Tim Pawlenty: This Year and Next

05/24/07

As of the moment I write this, the denizens of the Great State of Minnesota are still not sure whether their governor will sign, line-item veto or completely veto several key pieces of legislation.

We already know that what he says he intends to do has irritated a number of people. Take, for example, North Mankato's solidly (at least until yesterday) Republican mayor Gary Zellmer. Zellmer and the North Mankato city council were hoping that the state — meaning the legislature with the governor's imprimatur — would approve a half-cent local sales tax for that city so it could fund, without raising property taxes, a library expansion, park upgrades and other similar capital projects to improve the local quality of life.

Zellmer and the citizens of North Mankato have seen how successful Mankato's half-cent sales tax has been over the last decade. It has funded the city's civic center and its regional airport with nary a squawk from locals since the initial rending of clothes and gnashing of teeth when it was first being considered.

The reason why Mankato's sales tax has been so popular (if a tax can be popular), despite its proceeds going only to two large beneficiaries — one of which is a nearly direct subsidy for private aircraft owners — is that perhaps 50% or more of the tax is paid by non-Mankato residents — folks from outside the city visiting town to buy stuff, eat out, attend events, whatever.

Some tax purists say this is a form of taxation without representation, but those within the city say that visitors should pay something to use the municipality's roads, parks and other attractions. Even if the sales tax is going for something else — i.e., the civic center and airport — it is lessening the overall property taxes that locals must pay.

Logically enough, the North Mankato folks have seen this sales tax gravy train for quite a while and have been thinking, "Why can't we do that?"

And just as logically one might ask, "Why shouldn't they?"

It is an oddity of Minnesota that the state government must approve local sales taxes. In this sense the state government treats local governments like children: They must have Mommy's permission to do what Mommy does everyday. Does this make sense? Perhaps it once did, but it certainly does not do so today. Generally, government works best when it is closest to the people, and only decisions that cannot be determined solely at a more local level should be taken up by higher levels of government.

A local sales tax hardly fits into this category.

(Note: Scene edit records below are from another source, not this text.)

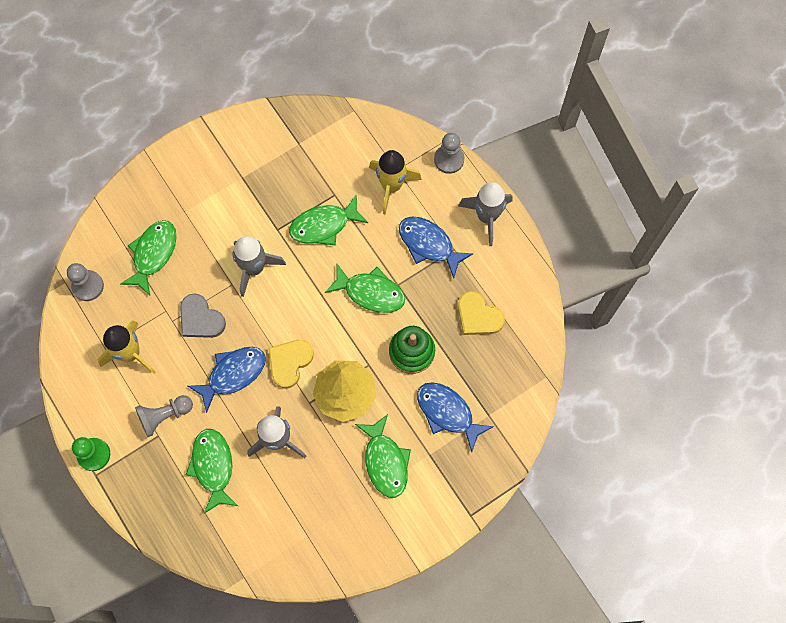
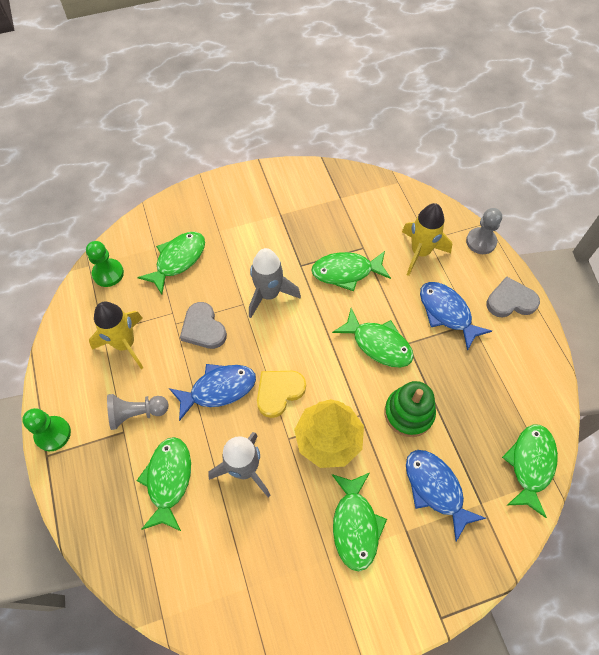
camera: 15 degrees right, 10 degrees down
grey pawn [67,263,104,301] -> green pawn [86,241,124,287]
grey rocket [458,182,513,246] -> grey heart [486,276,540,317]
yellow heart [458,291,505,335] -> none
none -> green fish [502,424,558,518]

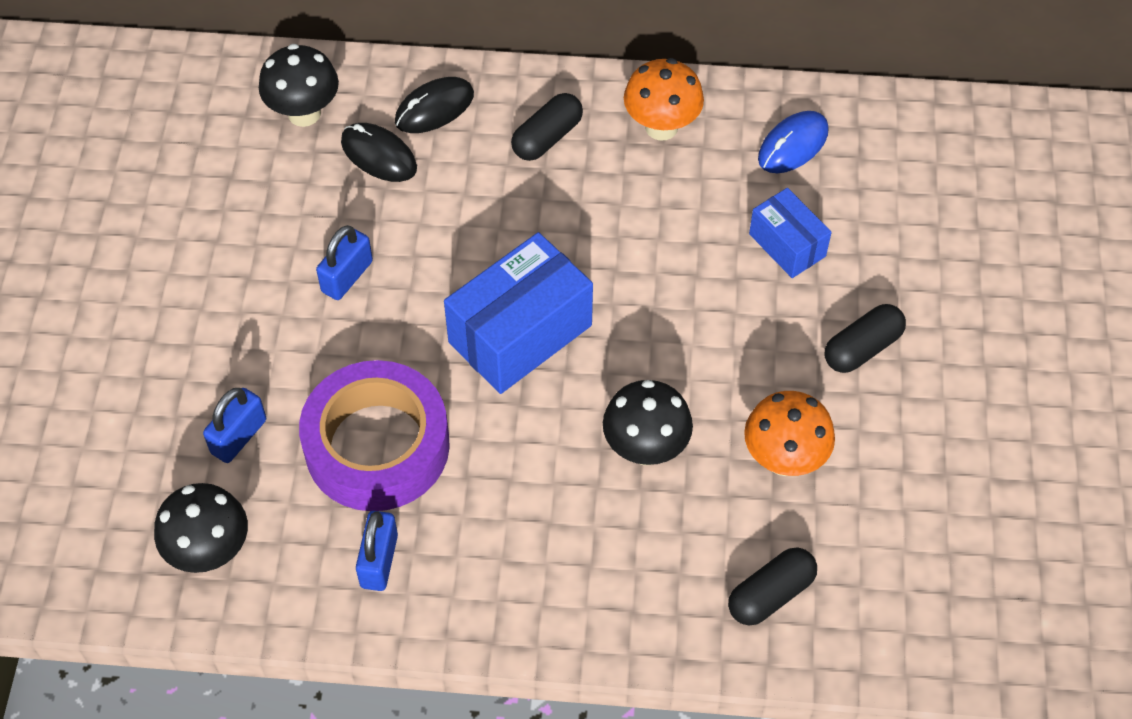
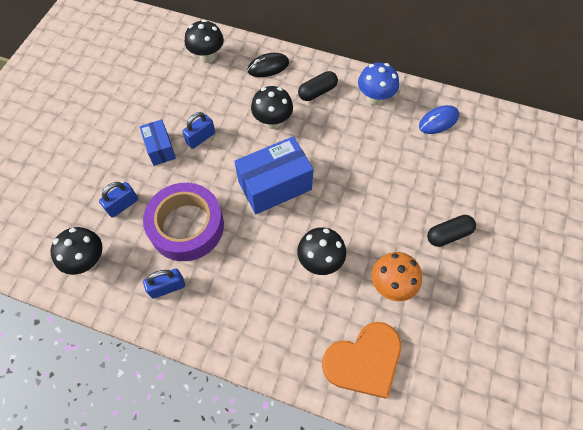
camera: 15 degrees right, 5 degrees up
black mouse [341,123,417,182] -> none
blue padlock [356,511,398,591] -> blue padlock turned 45 degrees clockwise [143,268,185,299]
orange mushroom [624,58,704,141] -> blue mushroom [358,63,399,105]
black capsule [728,547,817,625] -> orange heart [322,322,401,399]
blue box [749,188,832,278] -> blue box moved to [139,120,176,166]
none -> black mushroom [251,86,293,129]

Which brings us back to Zellmer and Pawlenty. It is ironic that Zellmer's three local representatives — Sen. Kathy Sheran, Rep. Terry Morrow (North Mankato and St. Peter) and Rep. Kathy Brynaert (Mankato) — all good DFLers, supported North Mankato's sales tax initiative while the Republican Pawlenty, the leader of Zellmer's own party, stands poised to reject it. It's enough for a responsible mayor to ask: "Whose side is the governor on?"

While the governor and the Legislature have agreed on a number of strong issues this year — energy, the environment, the smoking ban, agriculture — in several key areas they have diverged, most notably tax policy, education and transportation. On these issues the governor has reverted to his past anti-tax stance designed to appeal to a certain portion of the citizenry — some might argue the majority — who, through lack of comprehension of the larger picture, look at taxes only as "bad," not as a necessary means to raise funds to pay for shared projects and services.

This is not the same Tim Pawlenty who portrayed himself in last year's campaign as a centrist with practical solutions for Minnesota's future. This is more like a man whose ego has been bruised because some of his pet projects and ideas were rebuffed, a governor who considers a veto pen more as a means of revenge than as a means to a shared goal.

If the governor goes through with the vetoes that he has seemed to indicate, would it be the action of a cold, cunning politician who is not bothered by dissing fellow Republicans like Mayor Zellmer? Or would it be indicative of his supreme confidence that he can portray himself and his party once more as centrists in '08, gambling that the majority of Minnesota voters, like all voters worldwide, have very short memories, and that they will forget the angst he seems inclined to reap in '07?